Here are the facts: we now know David Cameron is a pretty close friend of News International's former chief executive Rebecca Brookes.

We know this in some detail – from his rides on her ex-police horse to the frequent texts, with their clumsy acronym usage.

We know there were other significant contacts between Rupert Murdoch's News Corp and the Conservative Party under Mr Cameron, not least the security-light hiring of Andy Coulson as the soon-to-be Prime Minister's PR man.

We now know that at the time Jeremy Hunt was given responsibility for ruling on News Corp's bid for control of BSkyB, he had already written a memo to Mr Cameron insisting it would be totally wrong to "cave in" to the deal's opponents, the UK could "lead the way" if the takeover was allowed, and that the UK's media sector would "suffer for years" if it was not.
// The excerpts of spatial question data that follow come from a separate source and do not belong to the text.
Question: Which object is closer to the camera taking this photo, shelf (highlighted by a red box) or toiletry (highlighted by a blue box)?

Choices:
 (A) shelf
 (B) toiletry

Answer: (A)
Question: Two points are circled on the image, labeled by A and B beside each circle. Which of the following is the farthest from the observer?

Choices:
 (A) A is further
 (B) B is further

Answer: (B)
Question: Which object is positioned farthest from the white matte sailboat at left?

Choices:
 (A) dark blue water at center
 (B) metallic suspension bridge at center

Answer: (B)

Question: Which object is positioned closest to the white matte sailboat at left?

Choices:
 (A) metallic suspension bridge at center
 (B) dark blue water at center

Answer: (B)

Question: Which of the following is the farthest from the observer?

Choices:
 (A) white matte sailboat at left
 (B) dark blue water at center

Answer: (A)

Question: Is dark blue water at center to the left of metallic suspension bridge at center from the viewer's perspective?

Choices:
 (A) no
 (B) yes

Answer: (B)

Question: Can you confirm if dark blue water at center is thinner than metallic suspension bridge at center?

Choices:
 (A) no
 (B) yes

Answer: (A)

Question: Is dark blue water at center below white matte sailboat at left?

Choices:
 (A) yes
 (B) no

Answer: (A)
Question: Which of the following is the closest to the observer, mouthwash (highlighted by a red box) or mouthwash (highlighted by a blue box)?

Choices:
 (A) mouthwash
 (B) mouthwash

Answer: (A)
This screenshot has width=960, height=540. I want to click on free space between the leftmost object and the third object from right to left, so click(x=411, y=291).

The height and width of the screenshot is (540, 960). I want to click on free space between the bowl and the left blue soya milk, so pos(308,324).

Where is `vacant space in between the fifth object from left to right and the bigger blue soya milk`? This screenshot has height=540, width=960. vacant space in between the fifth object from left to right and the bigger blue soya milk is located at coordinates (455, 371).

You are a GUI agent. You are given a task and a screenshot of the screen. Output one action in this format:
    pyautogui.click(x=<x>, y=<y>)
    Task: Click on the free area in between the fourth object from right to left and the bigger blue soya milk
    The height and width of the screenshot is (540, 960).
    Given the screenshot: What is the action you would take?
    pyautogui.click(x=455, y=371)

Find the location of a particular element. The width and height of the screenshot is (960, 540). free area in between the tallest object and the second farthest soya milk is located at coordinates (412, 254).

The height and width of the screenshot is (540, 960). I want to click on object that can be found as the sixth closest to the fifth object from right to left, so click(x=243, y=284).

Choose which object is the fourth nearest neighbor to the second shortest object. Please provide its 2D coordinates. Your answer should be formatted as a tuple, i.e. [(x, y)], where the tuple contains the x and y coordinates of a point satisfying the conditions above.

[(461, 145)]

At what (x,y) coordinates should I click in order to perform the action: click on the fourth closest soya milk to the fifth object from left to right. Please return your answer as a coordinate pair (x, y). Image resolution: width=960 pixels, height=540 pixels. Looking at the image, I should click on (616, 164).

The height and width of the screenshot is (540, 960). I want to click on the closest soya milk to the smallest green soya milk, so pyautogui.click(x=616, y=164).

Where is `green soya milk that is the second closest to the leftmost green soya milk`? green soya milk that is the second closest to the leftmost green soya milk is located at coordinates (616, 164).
And we know Vince Cable was relieved of responsibility for deciding on the same bid because it emerged his personal view was plainly biased against Mr Murdoch's empire.

It is evident both decisions cannot be correct. If it was right to alleviate Mr Cable of the quasi-judicial duty due to him having formed a preconceived idea of the desirability of a Murdoch takeover at BSkyB then it cannot have been correct to hand the task to the Culture Secretary who had formed equally fixed ideas but in the opposite direction.

No amount of bluster over Mr Hunt having sought independent advice at every stage – as Mr Cameron insisted yesterday – can change that.

Of course other politicians and parties have had their links with News Corp: Tony Blair became godfather to one of Rupert Murdoch's daughters. But in Mr Blair's case the links did not spill over into influencing one of the most important political and commercial deals for decades.

Any reasonable person would conclude instead that there was something malodorous about the decision and that it suited Mr Cameron to appoint someone who was biased not against the bid, but in favour of it – in order to advance the interests of some of his friends in the media industry, and enhance the prospects of the Conservative Party.

This is the analysis Mr Cameron is keen to discourage. "There was no great conspiracy," he claims.

Will that wash in the court of public opinion? Revelations from the Leveson Inquiry are now heaping pressure on the Prime Minister, and the time may come when he too faces calls to resign over the tangled relationships between the Murdoch empire and the Conservative half of the Coalition Government.

Ultimately, it is a matter of judgment. Politicians can bring a number of skills to the job. But the one thing they must have is judgment, and Mr Cameron's is now seriously in question.